At a special meeting on Thursday, members decided to put the same bond proposal up for a second vote on March 1, following the Feb. 28 town meeting day.
“We met last night and went around and talked about it and decided to put it before the voters again at town meeting,” Chairman David Venman said in an interview on Friday. “Essentially, it’s the same plan.”
According to Venman, members of the board feel as though those who voted “no” on Jan. 18 do not quite understand the implications of not bonding.
“From the feedback we got, we don’t think that the message really got out to people,” Venman said. “Most of the people who voted no did so because they didn’t want to pay more in taxes. Unfortunately, voting the bond down is really a vote to increase taxes. The bond is the lower tax option.
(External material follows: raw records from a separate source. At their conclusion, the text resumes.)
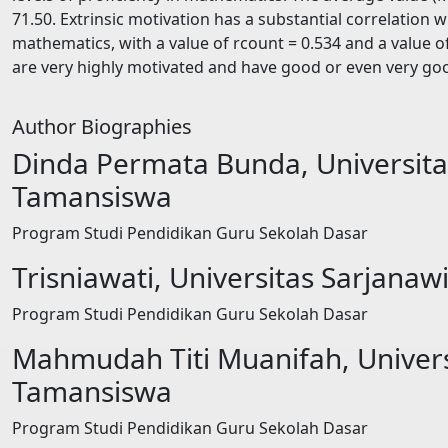
71.50. Extrinsic motivation has a substantial correlation 
mathematics, with a value of rcount = 0.534 and a value o
are very highly motivated and have good or even very go
Author Biographies
Dinda Permata Bunda,
Universit
Tamansiswa
Program Studi Pendidikan Guru Sekolah Dasar
Trisniawati,
Universitas Sarjana
Program Studi Pendidikan Guru Sekolah Dasar
Mahmudah Titi Muanifah,
Univer
Tamansiswa
Program Studi Pendidikan Guru Sekolah Dasar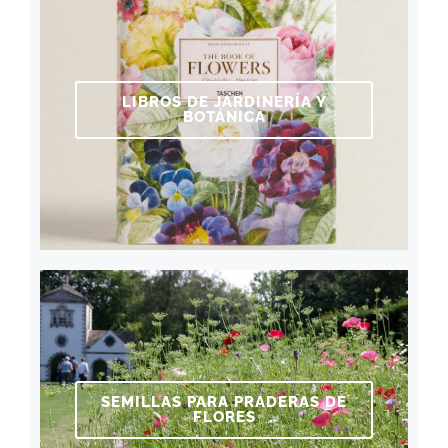
LIBROS DE JARDINERÍA Y
BOTÁNICA
SEMILLAS PARA PRADERAS DE
FLORES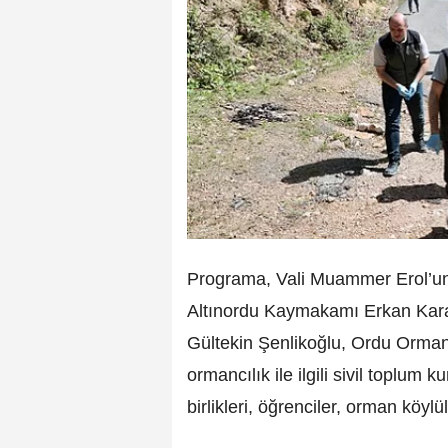
Programa, Vali Muammer Erol’un
Altınordu Kaymakamı Erkan Kar
Gültekin Şenlikoğlu, Ordu Orma
ormancılık ile ilgili sivil toplum 
birlikleri, öğrenciler, orman köylü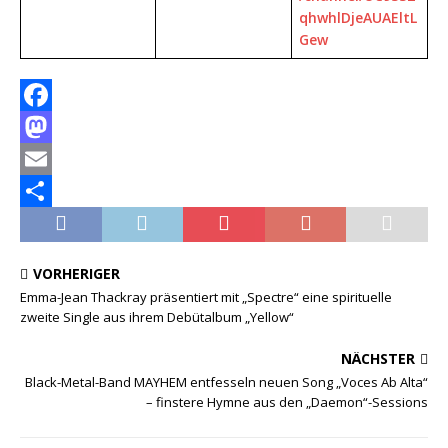
qhwhlDjeAUAEltL
Gew
F
a
M
c
a
E
e
s
m
T
b
t
a
e
VORHERIGER
o
o
i
i
Emma-Jean Thackray präsentiert mit „Spectre“ eine spirituelle
zweite Single aus ihrem Debütalbum „Yellow“
o
d
l
l
k
o
e
NÄCHSTER
n
n
Black-Metal-Band MAYHEM entfesseln neuen Song „Voces Ab Alta“
– finstere Hymne aus den „Daemon“-Sessions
We concluded that people just misunderstood.”
Venman explained that if the town does nothing to repair the school now, a future building malfunction could cost Lincoln residents much more money down the road, and could draw Lincoln ever closer to becoming a “gold town,” — a designation that requires schools with per-pupil spending above a certain threshold to pay a penalty to the state.
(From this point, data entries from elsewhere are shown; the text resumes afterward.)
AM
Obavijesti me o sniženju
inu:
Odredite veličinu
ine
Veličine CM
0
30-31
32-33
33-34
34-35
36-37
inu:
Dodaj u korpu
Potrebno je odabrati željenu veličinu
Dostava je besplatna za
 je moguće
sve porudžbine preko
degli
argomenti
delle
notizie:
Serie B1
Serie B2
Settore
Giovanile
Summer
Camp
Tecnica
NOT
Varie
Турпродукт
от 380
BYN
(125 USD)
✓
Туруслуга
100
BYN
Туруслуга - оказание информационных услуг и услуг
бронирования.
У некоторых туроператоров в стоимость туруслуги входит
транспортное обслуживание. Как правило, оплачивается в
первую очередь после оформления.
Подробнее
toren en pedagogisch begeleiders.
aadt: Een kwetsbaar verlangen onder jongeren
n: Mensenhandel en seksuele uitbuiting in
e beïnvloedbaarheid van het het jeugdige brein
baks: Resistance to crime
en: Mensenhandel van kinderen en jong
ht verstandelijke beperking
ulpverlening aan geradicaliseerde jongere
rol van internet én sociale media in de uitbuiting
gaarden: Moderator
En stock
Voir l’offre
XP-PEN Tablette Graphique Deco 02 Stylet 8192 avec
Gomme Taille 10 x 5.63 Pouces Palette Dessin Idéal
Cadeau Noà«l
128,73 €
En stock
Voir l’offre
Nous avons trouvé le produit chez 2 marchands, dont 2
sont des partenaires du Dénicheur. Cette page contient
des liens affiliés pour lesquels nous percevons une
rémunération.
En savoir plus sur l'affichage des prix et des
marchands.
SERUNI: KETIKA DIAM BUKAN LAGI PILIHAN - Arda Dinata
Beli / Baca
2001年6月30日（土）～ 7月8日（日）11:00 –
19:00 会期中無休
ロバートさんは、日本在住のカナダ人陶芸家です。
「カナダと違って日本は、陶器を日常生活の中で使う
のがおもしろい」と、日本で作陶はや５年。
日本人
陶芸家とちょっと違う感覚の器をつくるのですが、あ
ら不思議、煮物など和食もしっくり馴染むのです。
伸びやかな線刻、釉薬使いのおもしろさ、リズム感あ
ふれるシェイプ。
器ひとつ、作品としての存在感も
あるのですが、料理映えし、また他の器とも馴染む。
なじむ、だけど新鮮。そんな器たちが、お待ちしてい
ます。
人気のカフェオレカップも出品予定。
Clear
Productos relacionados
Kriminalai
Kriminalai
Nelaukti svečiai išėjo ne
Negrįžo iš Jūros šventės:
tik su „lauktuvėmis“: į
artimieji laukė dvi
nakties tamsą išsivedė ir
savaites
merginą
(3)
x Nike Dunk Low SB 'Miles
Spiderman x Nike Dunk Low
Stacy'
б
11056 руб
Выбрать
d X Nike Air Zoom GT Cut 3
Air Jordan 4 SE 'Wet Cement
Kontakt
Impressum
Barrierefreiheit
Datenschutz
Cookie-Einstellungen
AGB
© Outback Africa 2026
At an informational meeting on Jan. 13, one Lincoln resident brought forth a handful of grants that he thought school board members should look into in lieu of bonding.
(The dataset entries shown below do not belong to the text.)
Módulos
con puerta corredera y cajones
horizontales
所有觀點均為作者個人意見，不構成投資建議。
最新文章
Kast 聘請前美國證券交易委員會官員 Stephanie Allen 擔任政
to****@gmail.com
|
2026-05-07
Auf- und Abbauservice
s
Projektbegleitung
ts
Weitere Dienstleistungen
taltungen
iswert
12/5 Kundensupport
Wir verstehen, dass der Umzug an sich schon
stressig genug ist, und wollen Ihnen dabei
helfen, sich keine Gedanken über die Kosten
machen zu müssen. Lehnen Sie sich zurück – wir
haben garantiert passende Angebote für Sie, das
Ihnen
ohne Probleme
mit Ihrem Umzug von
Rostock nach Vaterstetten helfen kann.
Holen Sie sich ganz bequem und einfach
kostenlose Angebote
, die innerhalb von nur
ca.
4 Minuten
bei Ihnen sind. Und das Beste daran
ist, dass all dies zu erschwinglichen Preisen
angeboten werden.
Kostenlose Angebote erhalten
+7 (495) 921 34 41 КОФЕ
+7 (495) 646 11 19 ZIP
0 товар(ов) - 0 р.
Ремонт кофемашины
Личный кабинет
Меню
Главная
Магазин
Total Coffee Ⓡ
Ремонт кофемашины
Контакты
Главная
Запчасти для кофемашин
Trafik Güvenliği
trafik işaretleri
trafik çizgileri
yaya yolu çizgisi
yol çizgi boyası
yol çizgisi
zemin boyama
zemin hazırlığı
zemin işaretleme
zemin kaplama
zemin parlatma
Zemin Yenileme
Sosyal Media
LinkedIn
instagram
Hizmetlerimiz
“We’ve been looking into grants right along, and as a result of our meeting last week, we got some more information on other avenues to explore, though none look very promising,” Venman said. “We’re also going to be contacting federal representatives to see if they can assist us, which also doesn’t seem very promising, but we intend to exhaust every avenue.”
But bonding, Venman said, is the town’s best option.
“We really think this is the best way to address the school’s issues from all the different perspectives, including controlling our property taxes,” he said.
If the bond is defeated a second time, Lincoln residents could see a spike in their property taxes, regardless, Venman said.
“What will happen is we’ve got a handful of very serious physical problems at the school that need to be fixed — we’re just running to the end of the natural life of these systems, including the roof, siding, ventilation, and heat,” he said. “These are things that are going to come up in the very near future and we could be forced to fix them in the next year or two, possibly three.”
These expenditures would have to come out of the school’s yearly budget, he continued.
“At some point, we’re going to have some catastrophic failures, going to have to fix it within the budget and all of that money will count towards our gold town standard,” he said. “And we’ll have to spend it all in one or two or three years. If we spend all this money in a concentrated period of time, what that does is spike property taxes. Because we are a small town, relatively small fluctuations in our budget have a drastic effect on our property taxes and on the measurement the state uses to determine gold town status.”
Before the unchanged proposal comes to a vote for a second time on March 1, the school board plans to host an additional informational meeting on the school’s budget and on the bond. Venman said that the meeting is tentatively set for Monday, Feb. 28. In the meantime, a group of parents and townspeople will be working to get the word out on the pros of purchasing the bond.
“Based on what we heard from the vote and talking to people, it was clear that we hadn’t gotten the right information out clearly to the voters,” Venman said. “By bringing it up again, chance to clearly address everything. Basically, we’re going to do some more outreach — talk to more people, make more phone calls, write more.”
Should the bond pass the second time around, Venman is hopeful that the construction schedule and price tag will remain mostly the same as originally planned. Though the Jan. 18 defeat of the proposal has eliminated the chance to hop onto the fleeting Qualified School Construction Bond (QSCB) that would have saved around $75,000 in purchase cost, the board has another plan.
“We lost our chance to do that, however it looks as if there is another alternative that’s come up that could give us an even lower interest rate — a one-percent bond,” Venman said.
Despite the first-round defeat, Venman is hopeful that a little more information will change the minds of the naysayers.
“As distasteful as it is to spend $2 million, it’s still the cheapest alternative,” he said. “If we don’t pass it, we’re in serious risk of becoming a gold town. A bond allows us to control the cost and we will know exactly what will go in the budget every year. Without one, we’ll be in a downward spiral of failure. We’re already spending a ton of money on service calls and band-aids and until we fix these things, we’re going to continue to pay. We’re wasting tens of thousands on service calls that don’t need to be spent.”